Psychosoziale Unterstützung in der Ostukraine

Projektkurzbeschreibung

Bezeichnung: Aufbau von Dienstleistungsstrukturen und Ausbildungskapazitäten zur psychosozialen Versorgung in der Ostukraine
Auftraggeber: Bundesministerium für wirtschaftliche Entwicklung und Zusammenarbeit (BMZ)
Land: Ukraine
Politischer Träger: Ministerium für Sozialpolitik der Ukraine
Gesamtlaufzeit: 2019 bis 2023

Ausgangssituation

2014 ist in der Ostukraine ein bewaffneter Konflikt ausgebrochen. Zu den Folgen gehört ein stark gestiegener Versorgungsbedarf im Bereich psychische Gesundheit und psychosoziale Unterstützung (Mental Health and Psychosocial Support / MHPSS). Das strukturell ohnehin überforderte ukrainische Gesundheits- und Sozialwesen vermag dem nicht entsprechend zu begegnen, vor allem nicht in den konfliktnahen Verwaltungsbezirken (Oblaste) Luhansk und Donezk. Kommunen, Zivilgesellschaft und Bildungsträgern fehlen die fachlichen und finanziellen Ressourcen sowie organisatorische Fähigkeiten, um eine kontinuierliche psychosoziale Versorgung für Binnenvertriebene und die Menschen vor Ort zu gewährleisten.

Vor allem ältere Menschen, Frauen, Kinder und Jugendliche sowie Kriegsveteranen leiden unter dem Versorgungsmangel. Die Herausforderungen mit Blick auf die psychische Gesundheit und das Wohlbefinden von Einzelnen, Gruppen und Gemeinden erschweren zudem den Aufbau von Zukunftsperspektiven in den betroffenen Gebieten.

Die Entwicklung eines nationalen Konzeptes zur Verbesserung der psychischen Gesundheit der Bevölkerung (2017-2030) ist ein Anzeichen dafür, dass das Bewusstsein der Entscheidungsträger*innen für notwendige strategische Ansätze gestiegen ist. Personeller und materieller Ressourcenmangel sowie unzureichende fachübergreifende Kooperation zwischen den Ministerien beeinträchtigen jedoch die Umsetzung.

Ziel

Die bedarfsorientierte psychosoziale Versorgung ist in ausgewählten Gemeinden der Verwaltungsbezirke Donezk und Luhansk dauerhaft verbessert.

Vorgehensweise

Das Vorhaben fördert vor allem den Auf- und Ausbau von Strukturen und fachlichen Kompetenzen und damit eine langfristig bessere psychosoziale Versorgung der Bevölkerung.
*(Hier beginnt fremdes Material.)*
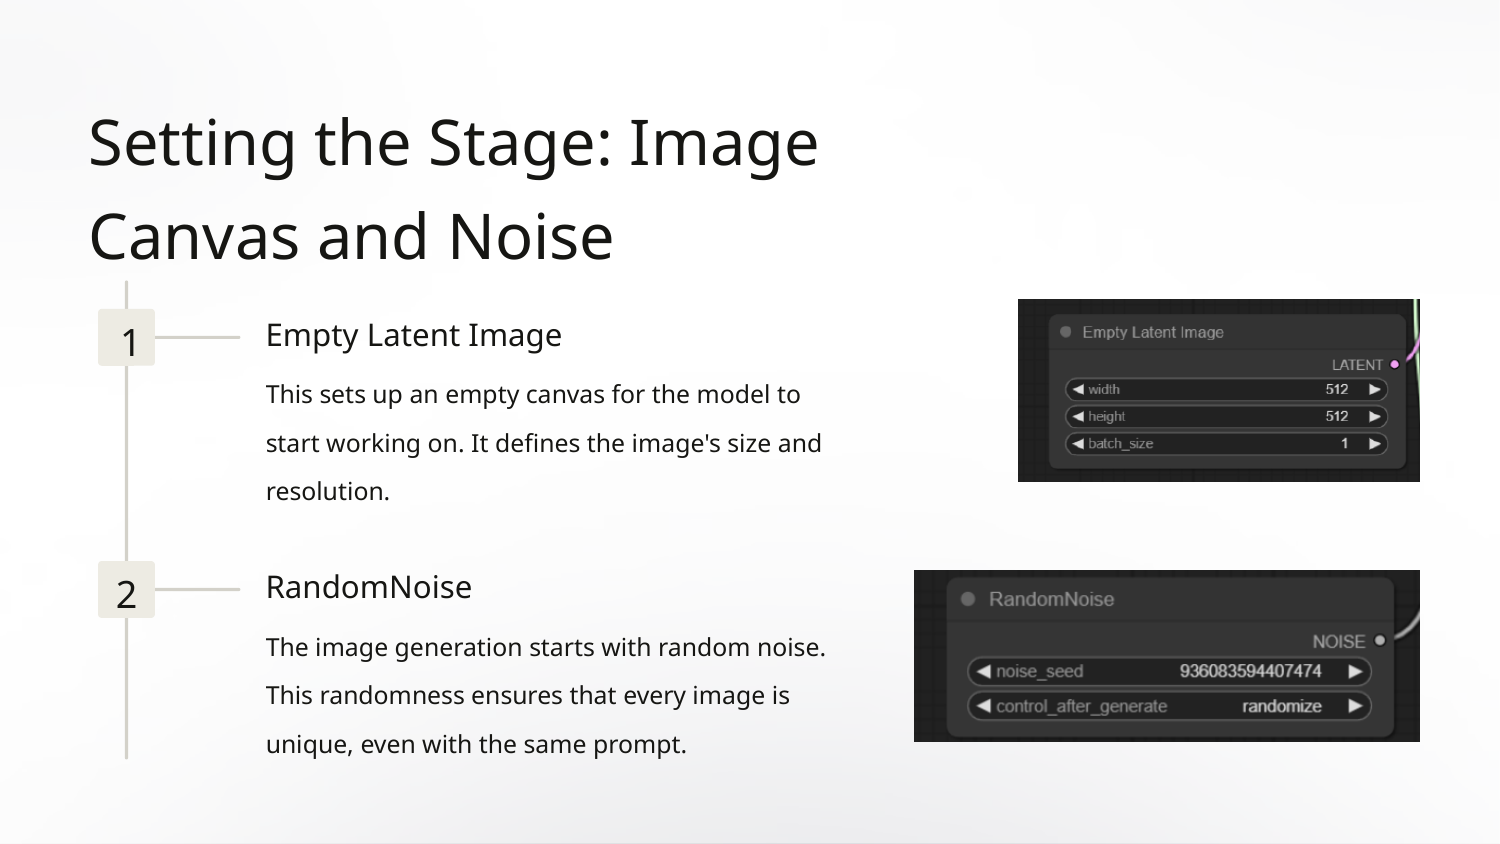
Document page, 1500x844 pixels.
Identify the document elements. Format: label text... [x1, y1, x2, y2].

text_box 1 [120, 318, 133, 357]
text_box [155, 335, 241, 339]
text_box [124, 280, 129, 308]
text_box RandomNoise [265, 557, 583, 598]
text_box Setting the Stage: Image Canvas and Noise [88, 84, 849, 243]
text_box [98, 561, 155, 618]
text_box 2 [115, 570, 138, 609]
picture [1018, 299, 1420, 483]
text_box [98, 308, 155, 366]
text_box [155, 587, 241, 592]
text_box Empty Latent Image [265, 305, 583, 346]
text_box This sets up an empty canvas for the model to start working on. It defines the image's size and resolution. [265, 360, 849, 482]
text_box [124, 366, 129, 561]
picture [914, 570, 1421, 742]
text_box The image generation starts with random noise. This randomness ensures that every image is unique, even with the same prompt. [265, 612, 849, 735]
text_box [124, 618, 129, 760]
Durch fachliche Entwicklung, Beratung und Vernetzung werden kommunale Dienstleister und zivilgesellschaftliche Akteure darin gestärkt, eine bessere psychosoziale Unterstützung anzubieten. In Kooperation mit Universitäten werden reguläre Lehrpläne durch einen Aufbaustudiengang in Orientierung an internationale Standards ergänzt. Zudem werden sie stärker mit der praktischen Anwendung des Gelernten verknüpft.
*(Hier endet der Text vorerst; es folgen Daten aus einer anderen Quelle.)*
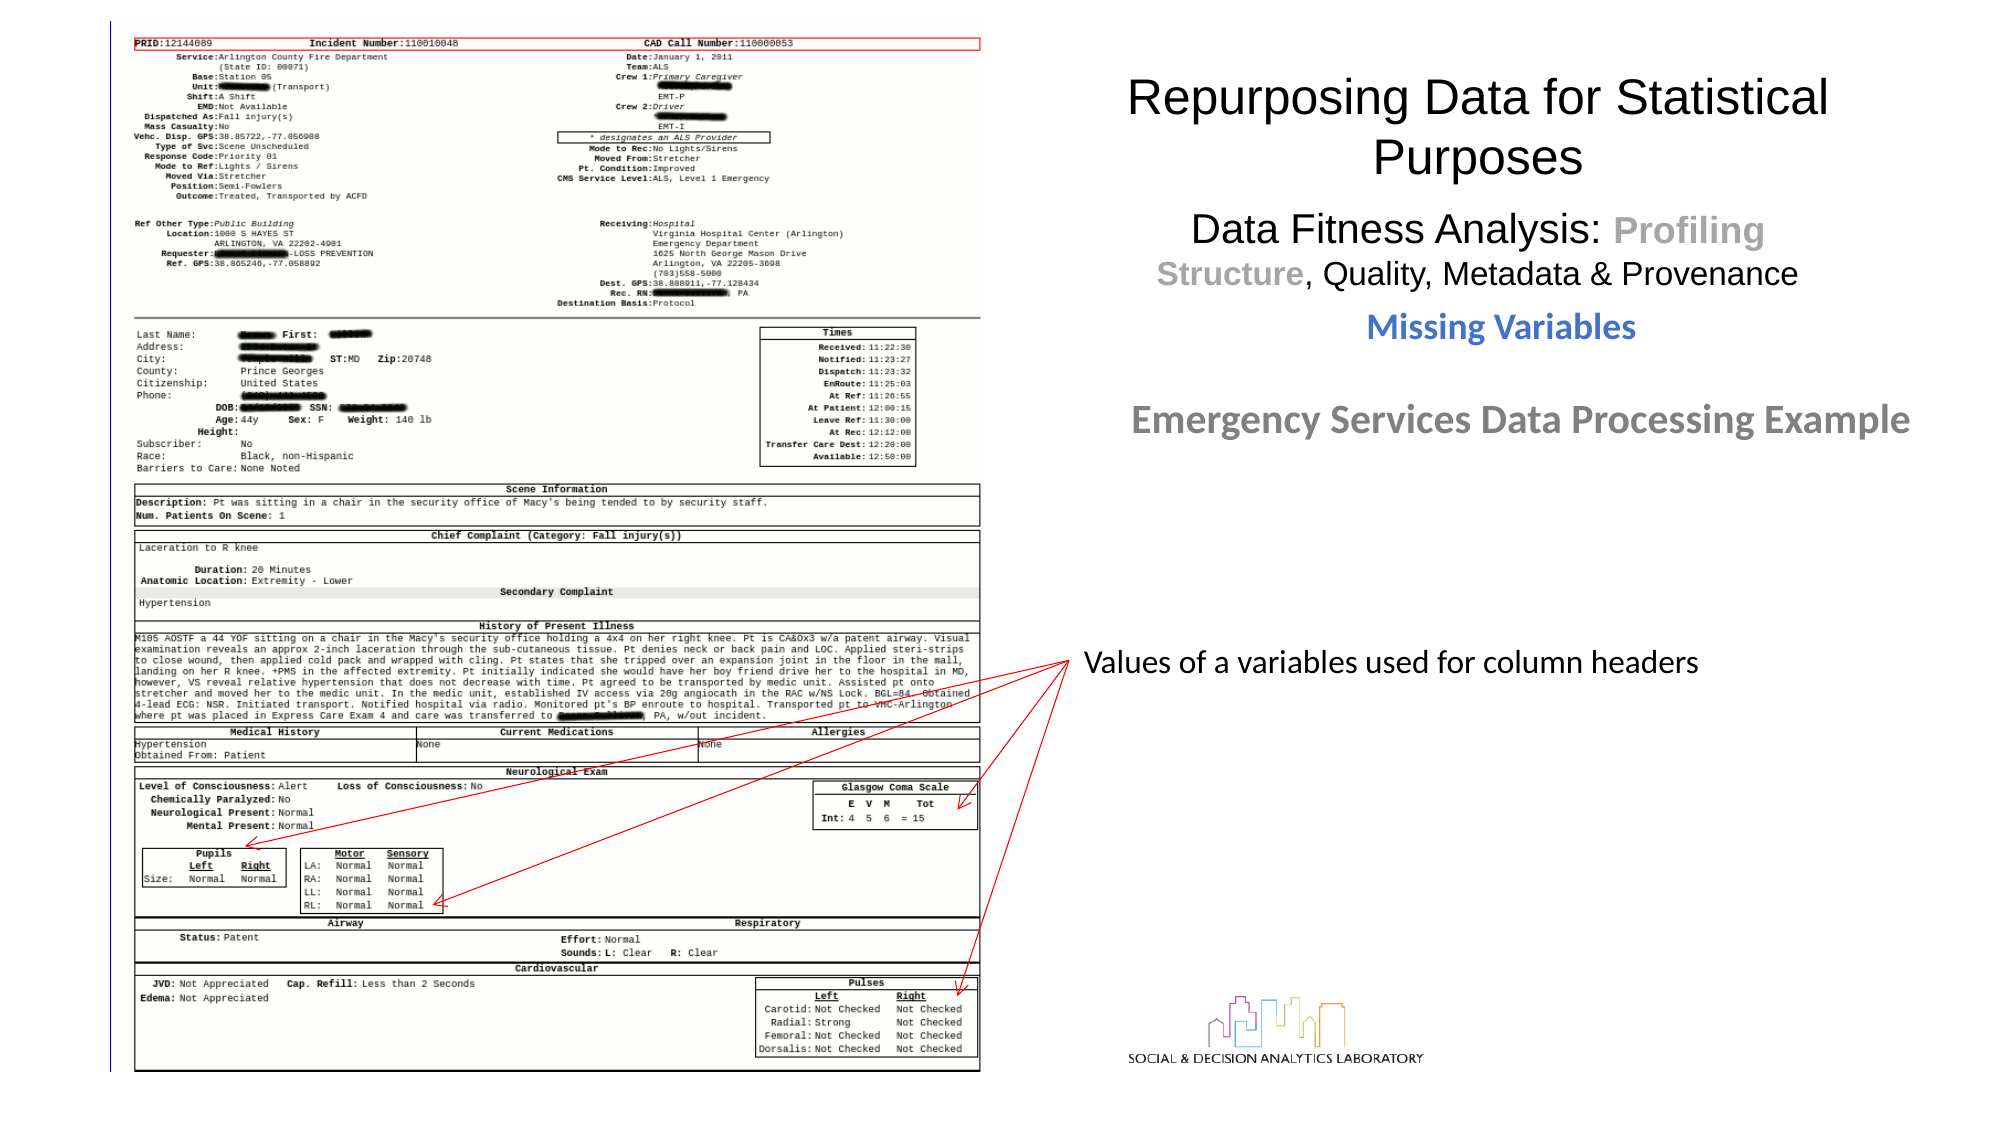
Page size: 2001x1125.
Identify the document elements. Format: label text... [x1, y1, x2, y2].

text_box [432, 660, 957, 905]
text_box Repurposing Data for Statistical Purposes Data Fitness Analysis: Profiling Structure, Quality, Metadata & Provenance [1019, 56, 1937, 299]
text_box Missing Variables [1296, 299, 1661, 355]
picture [110, 21, 986, 1072]
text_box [244, 660, 432, 847]
text_box Emergency Services Data Processing Example [1111, 384, 1932, 450]
picture [1110, 996, 1442, 1063]
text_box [957, 660, 1069, 997]
text_box Values of a variables used for column headers [1068, 633, 1721, 688]
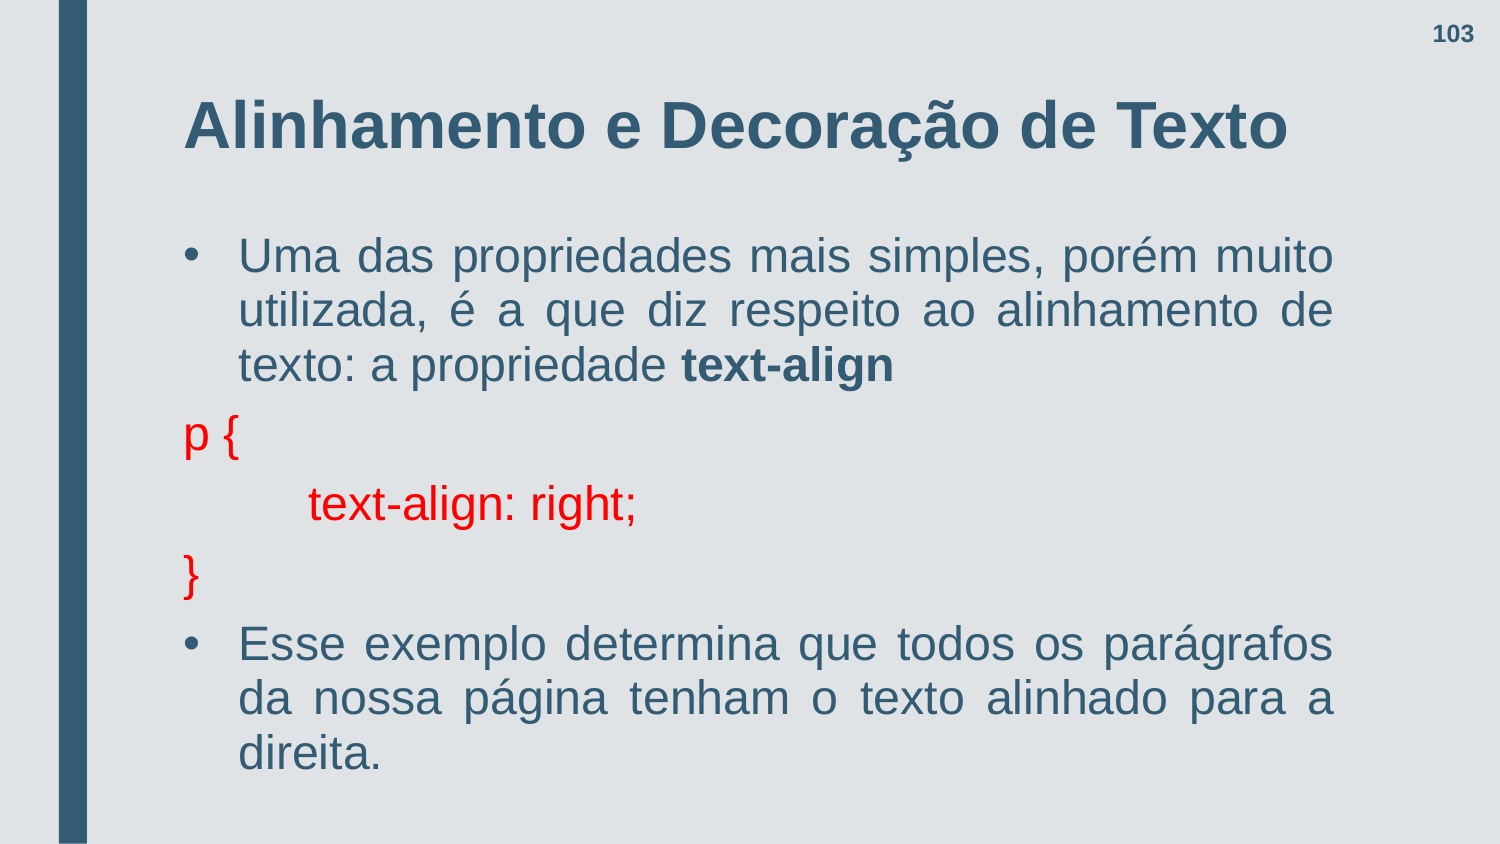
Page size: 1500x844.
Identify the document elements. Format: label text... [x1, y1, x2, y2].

slide_number 103 [1293, 7, 1490, 58]
title Alinhamento e Decoração de Texto [168, 84, 1351, 210]
list Uma das propriedades mais simples, porém muito utilizada, é a que diz respeito ao alinhamento de texto: a propriedade text-align p { text-align: right; } Esse exemplo determina que todos os parágrafos da nossa página tenham o texto alinhado para a direita. [168, 221, 1351, 788]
Seit 2014/2015 werden in der Krisenregion Ansätze vor allem aus der Humanitären Hilfe erprobt. Sie sind jedoch nicht dauerhaft gesichert. Das Projekt greift diese Ansätze auf und verankert sie in lokale Strukturen. Dabei stehen fachübergreifende Konzepte und Multi-Akteurs-Initiativen im Vordergrund. Sie bilden die Grundlage für die Weiterentwicklung und Etablierung psychosozialer Dienstleistungen. Die Übermittlung von Erfahrungen der Gemeinden in nationale Politiken wird durch das Vorhaben ebenfalls gefördert.